On Saturday, Katie told me (with much excitement) that she and her boyfriend had been approved for a place and would be moving in together at the end of the month. [The first place fell through.] When I received the news, I didn’t cry. I thought, “Oh, maybe it’s because I cried the first time around,” but I was wrong…way wrong.
Yesterday, as I was making flags, she told me how she was moving her things out the next day (today). What? What happened to the end of the month! All of the sudden, tears flooded my eyes. The feeling attached to them…I ran out of time.
This overwhelming feeling came over me that, somewhere inside of me, I hoped to fix everything I’d done wrong in her life in the week before she moved. I didn’t even know that that feeling existed, until the week was taken away from me, so out of last-minute-hope, I asked if she wanted to go out to dinner after work. She said yes!
[Mind you, I couldn’t even afford it; I just knew I wanted to eat with her. Once again…rent “seems” impossible, but Katie knew that and ended up paying for dinner. Phew!]
Now, I KNOW that my feelings were wrong. As I’m writing all of this, I have tears running down my cheeks. It’s like with God…nothing you do will make Him love you more or less. He just LOVES. There’s nothing I can do to make Katie love me more or less. I know that she loves me completely, and living my life through God’s heart is the best way to show her my love. Anything left inside her will be between her and God. But still, that desire to “fix” the past creeps up on me sometimes.
We had such a lovely time: on the way to the restaurant, walking to the restaurant, during dinner, and on the drive home. On the way there, she told me that she would be spending her first night in her new place after dinner. Man, how time flies!
It almost feels like our dinner was a way to close the relationship we had with one another and open a brand new one. Mothers and daughters have talked about a point in time, when their relationships became more like best friends, not so much like mother-daughter pressured ones. I believe that point in time has finally come for me and Katie.

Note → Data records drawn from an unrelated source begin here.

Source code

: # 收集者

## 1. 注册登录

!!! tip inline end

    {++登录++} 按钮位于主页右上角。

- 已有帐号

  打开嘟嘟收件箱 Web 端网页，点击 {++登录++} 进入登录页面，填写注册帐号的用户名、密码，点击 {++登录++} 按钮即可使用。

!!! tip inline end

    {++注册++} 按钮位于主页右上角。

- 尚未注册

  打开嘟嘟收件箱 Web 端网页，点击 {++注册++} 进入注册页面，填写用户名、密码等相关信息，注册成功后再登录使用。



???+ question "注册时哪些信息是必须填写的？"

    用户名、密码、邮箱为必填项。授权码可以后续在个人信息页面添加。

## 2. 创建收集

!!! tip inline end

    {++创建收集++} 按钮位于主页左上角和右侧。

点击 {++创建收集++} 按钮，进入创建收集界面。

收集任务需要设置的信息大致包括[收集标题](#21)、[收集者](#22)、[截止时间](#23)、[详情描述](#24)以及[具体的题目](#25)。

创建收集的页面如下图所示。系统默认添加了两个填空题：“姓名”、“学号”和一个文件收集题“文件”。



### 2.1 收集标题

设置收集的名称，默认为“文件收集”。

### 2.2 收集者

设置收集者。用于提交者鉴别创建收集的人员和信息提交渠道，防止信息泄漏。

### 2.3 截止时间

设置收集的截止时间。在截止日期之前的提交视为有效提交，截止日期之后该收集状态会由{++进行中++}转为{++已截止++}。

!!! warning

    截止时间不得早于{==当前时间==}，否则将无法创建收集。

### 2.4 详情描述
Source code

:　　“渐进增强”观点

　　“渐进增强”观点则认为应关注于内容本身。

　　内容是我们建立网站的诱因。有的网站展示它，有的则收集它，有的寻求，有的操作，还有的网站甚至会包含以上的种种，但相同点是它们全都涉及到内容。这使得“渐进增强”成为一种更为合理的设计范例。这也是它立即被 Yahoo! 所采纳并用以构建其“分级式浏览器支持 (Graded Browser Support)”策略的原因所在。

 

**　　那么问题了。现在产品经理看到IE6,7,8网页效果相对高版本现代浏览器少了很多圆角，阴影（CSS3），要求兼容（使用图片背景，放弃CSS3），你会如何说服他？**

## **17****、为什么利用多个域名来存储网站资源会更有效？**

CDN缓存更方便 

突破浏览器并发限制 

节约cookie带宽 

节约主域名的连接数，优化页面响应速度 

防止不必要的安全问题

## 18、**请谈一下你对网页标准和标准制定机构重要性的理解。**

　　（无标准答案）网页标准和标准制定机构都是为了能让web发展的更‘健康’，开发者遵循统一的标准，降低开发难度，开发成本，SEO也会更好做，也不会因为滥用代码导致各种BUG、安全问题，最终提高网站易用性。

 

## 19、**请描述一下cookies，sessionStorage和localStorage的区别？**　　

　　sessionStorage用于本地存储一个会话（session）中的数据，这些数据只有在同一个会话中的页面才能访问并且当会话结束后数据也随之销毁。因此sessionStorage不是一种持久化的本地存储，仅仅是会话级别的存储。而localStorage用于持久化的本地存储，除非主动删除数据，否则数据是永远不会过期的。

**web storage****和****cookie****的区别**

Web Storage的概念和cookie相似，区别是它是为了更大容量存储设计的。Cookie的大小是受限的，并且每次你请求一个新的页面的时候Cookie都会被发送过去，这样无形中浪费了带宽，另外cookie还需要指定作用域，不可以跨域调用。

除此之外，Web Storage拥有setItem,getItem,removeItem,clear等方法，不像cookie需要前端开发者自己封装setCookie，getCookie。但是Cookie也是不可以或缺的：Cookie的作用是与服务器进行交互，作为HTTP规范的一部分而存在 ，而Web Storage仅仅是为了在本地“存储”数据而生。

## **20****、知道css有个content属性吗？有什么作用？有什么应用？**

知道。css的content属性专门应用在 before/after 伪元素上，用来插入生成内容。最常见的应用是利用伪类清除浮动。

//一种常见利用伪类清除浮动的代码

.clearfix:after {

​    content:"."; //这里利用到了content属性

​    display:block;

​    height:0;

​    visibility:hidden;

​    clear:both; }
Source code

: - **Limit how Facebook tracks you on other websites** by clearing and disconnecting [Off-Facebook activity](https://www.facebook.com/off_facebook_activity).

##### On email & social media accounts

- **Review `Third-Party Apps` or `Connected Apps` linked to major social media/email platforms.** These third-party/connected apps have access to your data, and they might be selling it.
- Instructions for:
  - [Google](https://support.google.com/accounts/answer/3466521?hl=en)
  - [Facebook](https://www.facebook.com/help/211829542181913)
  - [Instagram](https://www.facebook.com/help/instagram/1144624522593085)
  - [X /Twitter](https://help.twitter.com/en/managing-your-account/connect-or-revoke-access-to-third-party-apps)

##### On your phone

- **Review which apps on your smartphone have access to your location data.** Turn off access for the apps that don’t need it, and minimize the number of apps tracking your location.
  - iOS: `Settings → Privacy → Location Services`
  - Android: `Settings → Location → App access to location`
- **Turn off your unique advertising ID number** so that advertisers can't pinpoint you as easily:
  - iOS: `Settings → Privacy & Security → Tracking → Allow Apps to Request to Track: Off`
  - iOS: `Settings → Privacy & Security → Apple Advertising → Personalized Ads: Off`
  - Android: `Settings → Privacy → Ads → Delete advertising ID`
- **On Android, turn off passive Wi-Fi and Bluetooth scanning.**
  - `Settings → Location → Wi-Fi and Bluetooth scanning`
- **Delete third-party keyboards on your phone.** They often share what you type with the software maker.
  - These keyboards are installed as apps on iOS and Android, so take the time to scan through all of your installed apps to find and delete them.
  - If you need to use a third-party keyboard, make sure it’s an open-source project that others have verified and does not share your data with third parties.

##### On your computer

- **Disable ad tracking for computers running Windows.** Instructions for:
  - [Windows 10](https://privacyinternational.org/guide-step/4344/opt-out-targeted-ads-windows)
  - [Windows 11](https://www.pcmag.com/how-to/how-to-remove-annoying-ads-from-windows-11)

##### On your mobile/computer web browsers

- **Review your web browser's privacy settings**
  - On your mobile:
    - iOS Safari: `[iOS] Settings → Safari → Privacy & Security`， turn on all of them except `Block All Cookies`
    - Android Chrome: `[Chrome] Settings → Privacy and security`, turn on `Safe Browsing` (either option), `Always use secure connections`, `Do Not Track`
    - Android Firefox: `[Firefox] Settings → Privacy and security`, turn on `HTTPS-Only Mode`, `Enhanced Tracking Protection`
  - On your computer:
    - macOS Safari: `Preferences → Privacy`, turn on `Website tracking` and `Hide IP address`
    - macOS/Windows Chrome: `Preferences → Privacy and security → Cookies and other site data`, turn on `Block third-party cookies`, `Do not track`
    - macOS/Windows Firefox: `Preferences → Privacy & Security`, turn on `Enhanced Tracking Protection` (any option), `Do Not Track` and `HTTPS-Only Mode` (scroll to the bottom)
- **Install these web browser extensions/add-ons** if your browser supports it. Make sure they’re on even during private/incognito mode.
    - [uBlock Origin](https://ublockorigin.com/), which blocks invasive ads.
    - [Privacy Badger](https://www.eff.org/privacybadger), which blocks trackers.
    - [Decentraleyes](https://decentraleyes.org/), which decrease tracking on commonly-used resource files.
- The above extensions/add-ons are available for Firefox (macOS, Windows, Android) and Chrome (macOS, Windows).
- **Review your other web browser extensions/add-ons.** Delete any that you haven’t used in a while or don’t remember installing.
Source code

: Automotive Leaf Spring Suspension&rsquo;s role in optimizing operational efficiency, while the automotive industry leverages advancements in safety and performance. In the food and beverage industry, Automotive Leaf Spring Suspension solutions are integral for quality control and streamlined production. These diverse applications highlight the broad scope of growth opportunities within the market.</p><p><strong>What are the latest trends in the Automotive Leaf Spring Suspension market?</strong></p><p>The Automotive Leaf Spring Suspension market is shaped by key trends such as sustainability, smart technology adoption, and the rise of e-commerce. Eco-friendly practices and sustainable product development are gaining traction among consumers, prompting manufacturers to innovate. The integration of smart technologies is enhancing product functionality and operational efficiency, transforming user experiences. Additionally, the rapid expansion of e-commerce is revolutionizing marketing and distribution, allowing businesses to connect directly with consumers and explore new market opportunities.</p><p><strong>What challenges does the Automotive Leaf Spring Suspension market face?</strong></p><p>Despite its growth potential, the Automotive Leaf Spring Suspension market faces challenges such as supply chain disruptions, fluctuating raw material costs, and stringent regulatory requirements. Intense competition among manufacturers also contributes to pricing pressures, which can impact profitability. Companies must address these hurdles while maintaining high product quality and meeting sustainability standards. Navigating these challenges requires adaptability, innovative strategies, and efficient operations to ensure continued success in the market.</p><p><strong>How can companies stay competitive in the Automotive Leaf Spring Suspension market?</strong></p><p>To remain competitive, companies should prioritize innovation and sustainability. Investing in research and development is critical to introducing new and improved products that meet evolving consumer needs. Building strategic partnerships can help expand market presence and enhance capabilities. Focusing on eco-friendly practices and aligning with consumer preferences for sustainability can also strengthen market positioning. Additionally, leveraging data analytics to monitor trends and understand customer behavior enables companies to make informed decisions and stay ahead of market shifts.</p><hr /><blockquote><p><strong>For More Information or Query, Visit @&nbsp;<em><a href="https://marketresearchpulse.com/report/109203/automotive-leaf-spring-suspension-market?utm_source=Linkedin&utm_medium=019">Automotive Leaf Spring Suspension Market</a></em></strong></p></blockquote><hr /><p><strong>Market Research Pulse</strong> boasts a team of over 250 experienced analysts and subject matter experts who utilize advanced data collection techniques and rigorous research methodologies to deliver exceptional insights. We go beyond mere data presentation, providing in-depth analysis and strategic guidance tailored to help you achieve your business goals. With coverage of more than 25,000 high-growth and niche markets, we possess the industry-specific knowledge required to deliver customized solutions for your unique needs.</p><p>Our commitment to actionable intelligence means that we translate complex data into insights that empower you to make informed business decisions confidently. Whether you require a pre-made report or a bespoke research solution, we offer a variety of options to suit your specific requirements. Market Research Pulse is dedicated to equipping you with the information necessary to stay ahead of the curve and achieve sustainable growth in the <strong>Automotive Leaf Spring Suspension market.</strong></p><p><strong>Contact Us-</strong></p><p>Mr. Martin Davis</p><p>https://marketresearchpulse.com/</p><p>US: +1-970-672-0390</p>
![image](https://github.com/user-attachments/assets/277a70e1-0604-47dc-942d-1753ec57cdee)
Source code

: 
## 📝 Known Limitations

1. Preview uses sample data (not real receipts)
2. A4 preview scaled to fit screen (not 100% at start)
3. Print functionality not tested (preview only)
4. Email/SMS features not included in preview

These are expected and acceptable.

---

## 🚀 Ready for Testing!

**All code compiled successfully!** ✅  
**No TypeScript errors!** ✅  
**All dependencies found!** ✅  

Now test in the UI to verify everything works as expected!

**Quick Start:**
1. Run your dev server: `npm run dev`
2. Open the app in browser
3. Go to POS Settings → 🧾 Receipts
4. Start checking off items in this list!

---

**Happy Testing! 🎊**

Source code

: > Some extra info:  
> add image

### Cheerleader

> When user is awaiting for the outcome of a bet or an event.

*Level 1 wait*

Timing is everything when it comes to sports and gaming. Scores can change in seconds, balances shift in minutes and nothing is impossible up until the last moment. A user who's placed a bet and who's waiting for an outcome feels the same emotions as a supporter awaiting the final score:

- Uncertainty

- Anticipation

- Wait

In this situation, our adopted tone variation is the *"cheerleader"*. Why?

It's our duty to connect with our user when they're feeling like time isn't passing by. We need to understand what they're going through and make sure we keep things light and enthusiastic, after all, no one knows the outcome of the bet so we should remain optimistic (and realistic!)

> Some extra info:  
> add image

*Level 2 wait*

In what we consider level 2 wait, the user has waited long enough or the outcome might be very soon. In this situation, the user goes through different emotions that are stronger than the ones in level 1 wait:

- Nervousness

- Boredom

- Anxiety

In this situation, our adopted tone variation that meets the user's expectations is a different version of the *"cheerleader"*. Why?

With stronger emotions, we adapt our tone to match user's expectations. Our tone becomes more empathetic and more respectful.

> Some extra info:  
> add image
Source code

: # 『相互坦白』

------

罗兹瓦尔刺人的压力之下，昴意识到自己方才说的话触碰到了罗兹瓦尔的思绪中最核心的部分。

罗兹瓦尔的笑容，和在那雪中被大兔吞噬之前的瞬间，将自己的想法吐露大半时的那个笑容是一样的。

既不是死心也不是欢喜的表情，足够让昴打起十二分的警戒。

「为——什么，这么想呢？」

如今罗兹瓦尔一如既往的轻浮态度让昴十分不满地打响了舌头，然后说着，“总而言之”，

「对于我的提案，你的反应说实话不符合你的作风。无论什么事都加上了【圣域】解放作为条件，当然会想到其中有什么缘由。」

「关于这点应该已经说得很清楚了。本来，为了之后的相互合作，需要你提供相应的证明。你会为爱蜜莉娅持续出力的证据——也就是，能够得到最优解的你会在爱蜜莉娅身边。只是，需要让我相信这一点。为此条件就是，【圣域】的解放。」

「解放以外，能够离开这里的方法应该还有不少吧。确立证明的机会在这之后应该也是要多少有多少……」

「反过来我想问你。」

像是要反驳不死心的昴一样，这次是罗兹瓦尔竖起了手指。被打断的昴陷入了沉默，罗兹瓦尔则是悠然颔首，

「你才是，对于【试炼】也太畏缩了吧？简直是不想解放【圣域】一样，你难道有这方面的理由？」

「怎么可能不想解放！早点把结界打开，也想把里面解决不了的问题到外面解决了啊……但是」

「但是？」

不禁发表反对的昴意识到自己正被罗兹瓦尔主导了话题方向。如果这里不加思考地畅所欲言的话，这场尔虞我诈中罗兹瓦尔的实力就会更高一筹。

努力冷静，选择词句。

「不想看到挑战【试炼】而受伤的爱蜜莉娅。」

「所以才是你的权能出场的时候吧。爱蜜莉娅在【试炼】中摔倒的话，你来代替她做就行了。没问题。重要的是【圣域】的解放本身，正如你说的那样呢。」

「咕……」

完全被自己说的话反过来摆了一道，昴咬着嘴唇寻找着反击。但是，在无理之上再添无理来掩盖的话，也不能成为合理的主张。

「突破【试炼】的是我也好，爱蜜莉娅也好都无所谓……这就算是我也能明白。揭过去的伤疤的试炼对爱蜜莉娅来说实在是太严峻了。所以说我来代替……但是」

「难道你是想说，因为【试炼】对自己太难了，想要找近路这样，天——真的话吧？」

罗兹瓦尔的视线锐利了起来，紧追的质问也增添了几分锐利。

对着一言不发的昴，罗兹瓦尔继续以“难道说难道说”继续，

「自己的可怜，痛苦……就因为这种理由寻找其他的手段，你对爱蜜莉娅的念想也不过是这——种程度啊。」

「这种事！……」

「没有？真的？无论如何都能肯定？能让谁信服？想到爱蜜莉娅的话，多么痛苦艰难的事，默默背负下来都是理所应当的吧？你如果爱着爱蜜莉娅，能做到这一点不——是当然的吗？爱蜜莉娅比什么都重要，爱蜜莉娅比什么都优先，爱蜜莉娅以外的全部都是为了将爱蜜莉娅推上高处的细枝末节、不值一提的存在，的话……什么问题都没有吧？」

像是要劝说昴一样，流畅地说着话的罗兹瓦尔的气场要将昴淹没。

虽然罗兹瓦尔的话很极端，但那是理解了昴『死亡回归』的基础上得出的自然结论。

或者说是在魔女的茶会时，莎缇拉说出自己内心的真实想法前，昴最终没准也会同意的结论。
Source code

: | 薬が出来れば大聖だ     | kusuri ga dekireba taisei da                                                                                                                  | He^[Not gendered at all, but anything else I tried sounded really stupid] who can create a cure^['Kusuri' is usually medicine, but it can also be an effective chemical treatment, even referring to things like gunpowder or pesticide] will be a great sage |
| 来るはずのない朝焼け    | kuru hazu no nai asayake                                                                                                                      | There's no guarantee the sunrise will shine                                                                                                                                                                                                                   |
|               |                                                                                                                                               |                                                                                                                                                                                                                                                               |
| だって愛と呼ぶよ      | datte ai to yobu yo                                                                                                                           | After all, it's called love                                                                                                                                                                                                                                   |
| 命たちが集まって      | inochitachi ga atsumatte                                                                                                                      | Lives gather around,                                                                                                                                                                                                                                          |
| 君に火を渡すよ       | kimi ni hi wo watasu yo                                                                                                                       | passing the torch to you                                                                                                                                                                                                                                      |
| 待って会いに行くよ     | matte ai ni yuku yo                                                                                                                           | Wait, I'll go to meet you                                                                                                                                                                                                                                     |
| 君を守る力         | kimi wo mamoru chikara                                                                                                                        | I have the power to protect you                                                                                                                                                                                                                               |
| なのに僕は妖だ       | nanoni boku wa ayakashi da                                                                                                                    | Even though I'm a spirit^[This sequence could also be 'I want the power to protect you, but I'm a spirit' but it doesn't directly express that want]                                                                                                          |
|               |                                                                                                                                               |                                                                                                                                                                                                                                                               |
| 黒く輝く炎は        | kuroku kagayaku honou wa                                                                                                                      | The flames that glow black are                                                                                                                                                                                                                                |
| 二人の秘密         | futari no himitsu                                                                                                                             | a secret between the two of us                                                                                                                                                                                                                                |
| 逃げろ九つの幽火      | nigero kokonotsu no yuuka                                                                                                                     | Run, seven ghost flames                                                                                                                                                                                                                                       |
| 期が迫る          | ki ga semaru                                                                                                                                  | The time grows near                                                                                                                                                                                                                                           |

Right now, she’s walking up and down the stairs, loading the car with her things. I told her I was writing about her…that’s why I was crying. She said she heard me sniffling and figured that was the reason. I’m so excited for her.
Is it possible to be so excited for someone and so sad at the same time? Yes. I don’t even know what it’s going to be like to not see her face, to not have her voice spoken into the walls, to not see her things around the house. Man, God’s going to have a gallon jar for this one!!
God bless all the parents and kids who go through this. I will NOW know how to comfort you.